**WHAT THIS TASK INVOLVES**. Reproduce word for word the stretch of the forum reply on time direction in spacetime that opens with the words containing "I don't understand how" and closes with "to Kerr spacetime.".

**EXCERPT TO READ**.

++++++++++

TrickyDicky said:
...it is time traslation invariant. So it is not possible for them to agree on which direction of time is the "future"...
Why not? There is a choice to be made, I agree (and I've said so before), but there is nothing preventing different observers in different states of motion from both making the same choice. And the choice is discrete, not continuous; there is no way to continuously vary the choice from place to place in the spacetime, such that, for example, an observer at r = r1 makes one choice of which half of his local light cone is the "future", and another observer at r = r2 makes the opposite choice; if two such observers make opposite choices, there is no way to set up a continuous coordinate system that respects both choices, there has to be a discontinuity between them. So I don't understand why you think time translation invariance somehow invalidates having a continuous, consistent definition of which direction of time is the "future".
It does mean that all physical processes will "look the same" regardless of which choice of time direction you make; if that's what you were getting at, see my further comments later in this post.
TrickyDicky said:
...because first of all time doesn't flow in such manifolds...
Huh? If by "time doesn't flow" you just mean they're time translation invariant, then I don't see how saying "time doesn't flow" adds anything. If by "time doesn't flow" you mean that observers somehow don't experience time, sure they do; there is a well-defined notion of proper time along each timelike worldline. If, again, you mean that physical processes "look the same" in both directions of time, again, see further comments later in this post.
TrickyDicky said:
...and second we can't assume they make the same choice of which half of of the light cones is the "future" half because it is not timelike hypersurface orthogonal.
I don't understand how this follows. The presence of "cross" terms in the metric does not prevent a consistent choice, for observers at different events and/or in different states of motion, about which half of the light cones is the "future" half. Also, Schwarzschild spacetime is time translation invariant, but it *does* admit a coordinate chart which is hypersurface orthogonal (because it's static, not just stationary). And yet your other comments about the implications of time translation invariance would seem to apply to Schwarzschild spacetime as much as to Kerr spacetime.
TrickyDicky said:
In any case, Kerr spacetime as we know has nothing to do with our manifold and I'm asking about what happens in our non-stationary universe.

++++++++++

**SOURCE INFORMATION**.
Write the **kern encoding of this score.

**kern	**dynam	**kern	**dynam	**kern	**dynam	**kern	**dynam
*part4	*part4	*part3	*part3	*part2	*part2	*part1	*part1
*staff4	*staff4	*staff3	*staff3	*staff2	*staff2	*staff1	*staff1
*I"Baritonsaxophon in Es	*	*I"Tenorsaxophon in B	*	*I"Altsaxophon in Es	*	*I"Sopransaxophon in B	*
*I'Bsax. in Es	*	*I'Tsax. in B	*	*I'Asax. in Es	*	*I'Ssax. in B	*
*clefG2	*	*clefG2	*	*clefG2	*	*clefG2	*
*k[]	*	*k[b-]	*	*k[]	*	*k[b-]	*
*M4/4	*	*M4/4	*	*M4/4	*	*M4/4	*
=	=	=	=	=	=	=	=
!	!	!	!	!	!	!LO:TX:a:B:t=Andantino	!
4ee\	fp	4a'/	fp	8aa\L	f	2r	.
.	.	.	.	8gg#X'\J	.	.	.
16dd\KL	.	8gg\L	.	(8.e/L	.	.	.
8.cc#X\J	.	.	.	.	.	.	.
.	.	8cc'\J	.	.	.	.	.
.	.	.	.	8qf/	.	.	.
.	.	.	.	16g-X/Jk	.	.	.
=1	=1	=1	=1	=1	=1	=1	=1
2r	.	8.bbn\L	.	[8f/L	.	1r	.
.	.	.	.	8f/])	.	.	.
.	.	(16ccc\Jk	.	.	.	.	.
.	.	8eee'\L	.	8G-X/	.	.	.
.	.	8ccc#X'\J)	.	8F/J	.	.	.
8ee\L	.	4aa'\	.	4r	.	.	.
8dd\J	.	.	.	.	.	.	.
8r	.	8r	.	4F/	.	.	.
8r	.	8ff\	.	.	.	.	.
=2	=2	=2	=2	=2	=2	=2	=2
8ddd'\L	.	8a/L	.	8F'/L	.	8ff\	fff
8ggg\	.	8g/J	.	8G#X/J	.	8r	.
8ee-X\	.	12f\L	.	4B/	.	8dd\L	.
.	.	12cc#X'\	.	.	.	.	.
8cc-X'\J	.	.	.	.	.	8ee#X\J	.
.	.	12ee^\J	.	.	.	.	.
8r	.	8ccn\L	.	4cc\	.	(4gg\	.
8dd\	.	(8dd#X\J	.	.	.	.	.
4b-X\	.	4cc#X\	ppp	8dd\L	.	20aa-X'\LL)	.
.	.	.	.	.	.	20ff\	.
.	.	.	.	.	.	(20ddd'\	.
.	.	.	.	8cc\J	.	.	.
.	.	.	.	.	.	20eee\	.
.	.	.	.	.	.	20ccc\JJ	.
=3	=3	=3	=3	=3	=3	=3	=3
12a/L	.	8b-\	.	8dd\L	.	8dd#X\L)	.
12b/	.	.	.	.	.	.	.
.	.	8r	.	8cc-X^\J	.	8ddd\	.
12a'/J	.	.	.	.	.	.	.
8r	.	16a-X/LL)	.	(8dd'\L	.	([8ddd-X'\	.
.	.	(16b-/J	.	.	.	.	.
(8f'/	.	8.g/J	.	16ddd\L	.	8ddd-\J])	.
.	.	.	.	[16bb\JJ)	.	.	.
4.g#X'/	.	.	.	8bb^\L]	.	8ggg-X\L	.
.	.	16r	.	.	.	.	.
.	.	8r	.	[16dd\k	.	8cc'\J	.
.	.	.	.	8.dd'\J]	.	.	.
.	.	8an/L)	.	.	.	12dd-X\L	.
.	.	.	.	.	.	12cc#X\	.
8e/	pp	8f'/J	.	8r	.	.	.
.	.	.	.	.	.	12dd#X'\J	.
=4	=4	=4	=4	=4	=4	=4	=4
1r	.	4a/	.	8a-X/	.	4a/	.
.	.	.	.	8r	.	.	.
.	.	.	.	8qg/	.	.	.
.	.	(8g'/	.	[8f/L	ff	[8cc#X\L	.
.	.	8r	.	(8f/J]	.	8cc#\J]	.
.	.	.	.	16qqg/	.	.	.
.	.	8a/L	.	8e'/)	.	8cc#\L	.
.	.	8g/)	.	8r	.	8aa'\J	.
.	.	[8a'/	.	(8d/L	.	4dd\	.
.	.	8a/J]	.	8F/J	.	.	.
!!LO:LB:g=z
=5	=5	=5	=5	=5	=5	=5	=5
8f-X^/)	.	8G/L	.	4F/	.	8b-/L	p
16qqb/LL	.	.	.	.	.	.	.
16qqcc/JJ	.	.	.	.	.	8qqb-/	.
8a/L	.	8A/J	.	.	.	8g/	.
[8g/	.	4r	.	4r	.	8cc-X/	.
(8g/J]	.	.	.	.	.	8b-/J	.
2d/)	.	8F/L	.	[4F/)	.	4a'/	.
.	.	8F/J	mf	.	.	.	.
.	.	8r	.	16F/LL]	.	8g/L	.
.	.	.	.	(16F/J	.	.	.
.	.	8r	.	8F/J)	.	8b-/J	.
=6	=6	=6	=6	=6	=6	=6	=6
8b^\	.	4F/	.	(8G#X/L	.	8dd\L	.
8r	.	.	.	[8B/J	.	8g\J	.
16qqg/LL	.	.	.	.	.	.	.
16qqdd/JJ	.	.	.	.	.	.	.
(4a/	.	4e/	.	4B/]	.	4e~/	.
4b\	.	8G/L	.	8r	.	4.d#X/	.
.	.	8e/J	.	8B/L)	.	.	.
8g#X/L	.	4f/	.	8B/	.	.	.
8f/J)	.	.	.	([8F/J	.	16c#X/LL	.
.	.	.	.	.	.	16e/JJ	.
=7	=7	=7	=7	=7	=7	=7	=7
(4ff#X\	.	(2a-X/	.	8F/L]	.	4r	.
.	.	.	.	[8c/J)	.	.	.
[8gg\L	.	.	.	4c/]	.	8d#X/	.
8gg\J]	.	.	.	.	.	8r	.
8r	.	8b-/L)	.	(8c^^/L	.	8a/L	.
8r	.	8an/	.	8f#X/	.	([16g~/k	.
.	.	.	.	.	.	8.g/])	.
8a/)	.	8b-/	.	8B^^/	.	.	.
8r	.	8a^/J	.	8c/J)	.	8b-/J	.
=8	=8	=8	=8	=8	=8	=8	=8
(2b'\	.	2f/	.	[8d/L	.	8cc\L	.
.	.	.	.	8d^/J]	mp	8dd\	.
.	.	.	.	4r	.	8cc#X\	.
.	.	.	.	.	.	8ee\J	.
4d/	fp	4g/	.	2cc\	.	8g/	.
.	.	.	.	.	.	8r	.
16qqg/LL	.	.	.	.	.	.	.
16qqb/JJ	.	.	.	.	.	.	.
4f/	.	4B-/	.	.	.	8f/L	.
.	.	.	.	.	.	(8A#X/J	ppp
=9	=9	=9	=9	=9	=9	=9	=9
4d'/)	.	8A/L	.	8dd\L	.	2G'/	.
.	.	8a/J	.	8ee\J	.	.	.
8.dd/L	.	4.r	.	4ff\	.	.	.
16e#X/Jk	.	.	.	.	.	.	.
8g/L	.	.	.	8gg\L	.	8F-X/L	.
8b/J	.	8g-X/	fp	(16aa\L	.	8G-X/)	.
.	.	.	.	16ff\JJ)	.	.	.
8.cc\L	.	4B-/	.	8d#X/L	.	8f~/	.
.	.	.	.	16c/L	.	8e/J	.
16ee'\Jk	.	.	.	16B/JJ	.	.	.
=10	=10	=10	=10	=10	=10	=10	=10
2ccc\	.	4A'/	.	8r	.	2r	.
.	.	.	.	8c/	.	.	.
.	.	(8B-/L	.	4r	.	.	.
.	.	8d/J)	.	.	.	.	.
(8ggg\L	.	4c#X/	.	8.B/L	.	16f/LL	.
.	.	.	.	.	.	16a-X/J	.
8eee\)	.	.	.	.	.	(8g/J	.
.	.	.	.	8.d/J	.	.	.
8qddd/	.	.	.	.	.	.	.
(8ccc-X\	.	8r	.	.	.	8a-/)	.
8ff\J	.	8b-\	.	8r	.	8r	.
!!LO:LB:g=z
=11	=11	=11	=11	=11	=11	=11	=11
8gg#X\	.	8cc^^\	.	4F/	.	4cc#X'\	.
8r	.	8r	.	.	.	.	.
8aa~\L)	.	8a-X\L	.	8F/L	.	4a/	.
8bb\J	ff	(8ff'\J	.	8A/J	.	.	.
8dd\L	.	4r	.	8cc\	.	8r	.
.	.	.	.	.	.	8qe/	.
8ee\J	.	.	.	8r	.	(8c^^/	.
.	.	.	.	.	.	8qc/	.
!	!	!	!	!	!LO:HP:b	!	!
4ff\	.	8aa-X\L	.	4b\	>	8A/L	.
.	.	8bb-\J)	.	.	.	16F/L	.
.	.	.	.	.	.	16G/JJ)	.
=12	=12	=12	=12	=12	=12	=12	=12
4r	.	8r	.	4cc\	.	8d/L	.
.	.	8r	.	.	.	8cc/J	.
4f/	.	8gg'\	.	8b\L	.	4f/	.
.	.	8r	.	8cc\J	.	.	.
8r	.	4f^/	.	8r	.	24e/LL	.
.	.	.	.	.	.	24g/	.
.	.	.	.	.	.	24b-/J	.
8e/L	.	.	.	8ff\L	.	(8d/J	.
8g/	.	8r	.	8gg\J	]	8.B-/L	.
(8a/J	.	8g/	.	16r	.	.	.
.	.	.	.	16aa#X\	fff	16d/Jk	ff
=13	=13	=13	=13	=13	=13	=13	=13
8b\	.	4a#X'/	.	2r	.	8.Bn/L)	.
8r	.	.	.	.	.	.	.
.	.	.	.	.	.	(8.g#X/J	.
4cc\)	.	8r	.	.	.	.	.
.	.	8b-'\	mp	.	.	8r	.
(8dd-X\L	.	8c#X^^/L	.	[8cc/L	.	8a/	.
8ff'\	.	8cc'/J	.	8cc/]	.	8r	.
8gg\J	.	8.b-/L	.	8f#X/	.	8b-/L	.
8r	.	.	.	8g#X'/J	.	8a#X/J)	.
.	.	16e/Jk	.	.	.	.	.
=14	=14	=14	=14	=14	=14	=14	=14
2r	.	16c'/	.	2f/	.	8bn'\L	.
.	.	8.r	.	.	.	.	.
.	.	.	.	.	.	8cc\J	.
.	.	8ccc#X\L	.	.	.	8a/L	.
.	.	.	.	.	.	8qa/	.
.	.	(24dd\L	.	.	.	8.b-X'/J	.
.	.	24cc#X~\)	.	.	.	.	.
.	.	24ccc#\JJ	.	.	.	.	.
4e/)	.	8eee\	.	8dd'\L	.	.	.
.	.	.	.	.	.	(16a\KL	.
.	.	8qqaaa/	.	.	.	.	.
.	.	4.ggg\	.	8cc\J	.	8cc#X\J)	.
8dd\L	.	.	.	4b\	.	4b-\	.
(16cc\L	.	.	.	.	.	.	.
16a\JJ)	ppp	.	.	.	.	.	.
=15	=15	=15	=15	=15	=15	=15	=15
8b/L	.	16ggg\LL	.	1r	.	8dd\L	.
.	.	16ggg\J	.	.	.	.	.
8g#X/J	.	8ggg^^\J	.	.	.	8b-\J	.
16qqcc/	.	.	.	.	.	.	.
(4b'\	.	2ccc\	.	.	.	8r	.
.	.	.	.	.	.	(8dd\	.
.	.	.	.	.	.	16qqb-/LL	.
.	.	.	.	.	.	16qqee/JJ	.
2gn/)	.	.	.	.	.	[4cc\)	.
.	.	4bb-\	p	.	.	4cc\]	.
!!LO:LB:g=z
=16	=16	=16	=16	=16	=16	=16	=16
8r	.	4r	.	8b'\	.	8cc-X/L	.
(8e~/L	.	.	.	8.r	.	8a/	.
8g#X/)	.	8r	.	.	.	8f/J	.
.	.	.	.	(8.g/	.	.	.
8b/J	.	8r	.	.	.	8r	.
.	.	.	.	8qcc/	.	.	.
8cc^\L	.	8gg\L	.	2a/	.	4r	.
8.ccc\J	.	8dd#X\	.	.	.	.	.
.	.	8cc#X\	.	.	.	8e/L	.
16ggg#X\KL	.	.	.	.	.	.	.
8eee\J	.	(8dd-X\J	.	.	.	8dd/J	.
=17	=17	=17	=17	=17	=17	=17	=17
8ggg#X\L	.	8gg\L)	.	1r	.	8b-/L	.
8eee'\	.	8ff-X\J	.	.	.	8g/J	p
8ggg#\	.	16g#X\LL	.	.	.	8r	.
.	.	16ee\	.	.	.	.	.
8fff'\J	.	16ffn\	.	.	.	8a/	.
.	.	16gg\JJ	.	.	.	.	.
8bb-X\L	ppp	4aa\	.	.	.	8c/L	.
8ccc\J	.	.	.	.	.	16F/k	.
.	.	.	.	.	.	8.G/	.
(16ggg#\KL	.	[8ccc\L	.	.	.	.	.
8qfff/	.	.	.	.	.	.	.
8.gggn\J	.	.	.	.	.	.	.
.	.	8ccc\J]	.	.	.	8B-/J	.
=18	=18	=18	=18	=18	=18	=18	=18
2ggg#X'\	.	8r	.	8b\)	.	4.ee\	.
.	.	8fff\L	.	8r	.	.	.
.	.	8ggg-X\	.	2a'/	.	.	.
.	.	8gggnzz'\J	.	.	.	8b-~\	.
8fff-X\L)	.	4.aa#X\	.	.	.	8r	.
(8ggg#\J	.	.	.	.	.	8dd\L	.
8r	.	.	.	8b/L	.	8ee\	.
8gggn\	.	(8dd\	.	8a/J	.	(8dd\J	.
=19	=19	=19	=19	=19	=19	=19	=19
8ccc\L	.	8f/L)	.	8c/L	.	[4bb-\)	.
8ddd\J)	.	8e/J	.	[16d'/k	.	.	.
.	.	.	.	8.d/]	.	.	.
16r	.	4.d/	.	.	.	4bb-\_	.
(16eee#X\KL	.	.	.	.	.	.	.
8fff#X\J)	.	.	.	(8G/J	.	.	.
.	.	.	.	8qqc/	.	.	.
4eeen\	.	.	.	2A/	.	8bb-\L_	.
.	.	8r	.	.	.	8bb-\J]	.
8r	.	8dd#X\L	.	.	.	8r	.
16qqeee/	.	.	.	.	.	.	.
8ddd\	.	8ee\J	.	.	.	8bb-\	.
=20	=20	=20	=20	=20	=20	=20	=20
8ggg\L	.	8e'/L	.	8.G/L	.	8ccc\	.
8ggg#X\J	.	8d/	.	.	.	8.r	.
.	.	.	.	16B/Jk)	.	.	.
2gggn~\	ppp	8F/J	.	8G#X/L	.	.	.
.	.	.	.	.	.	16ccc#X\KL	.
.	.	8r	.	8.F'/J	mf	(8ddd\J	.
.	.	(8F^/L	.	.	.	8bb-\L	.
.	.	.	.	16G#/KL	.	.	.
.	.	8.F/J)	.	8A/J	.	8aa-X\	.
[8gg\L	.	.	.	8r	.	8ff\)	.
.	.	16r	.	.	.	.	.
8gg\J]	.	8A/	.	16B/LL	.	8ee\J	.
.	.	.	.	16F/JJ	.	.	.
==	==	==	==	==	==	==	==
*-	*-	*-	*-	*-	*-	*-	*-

++++++++++

**ANSWER FOR THE TASK**.
I don't understand how this follows. The presence of "cross" terms in the metric does not prevent a consistent choice, for observers at different events and/or in different states of motion, about which half of the light cones is the "future" half. Also, Schwarzschild spacetime is time translation invariant, but it *does* admit a coordinate chart which is hypersurface orthogonal (because it's static, not just stationary). And yet your other comments about the implications of time translation invariance would seem to apply to Schwarzschild spacetime as much as to Kerr spacetime.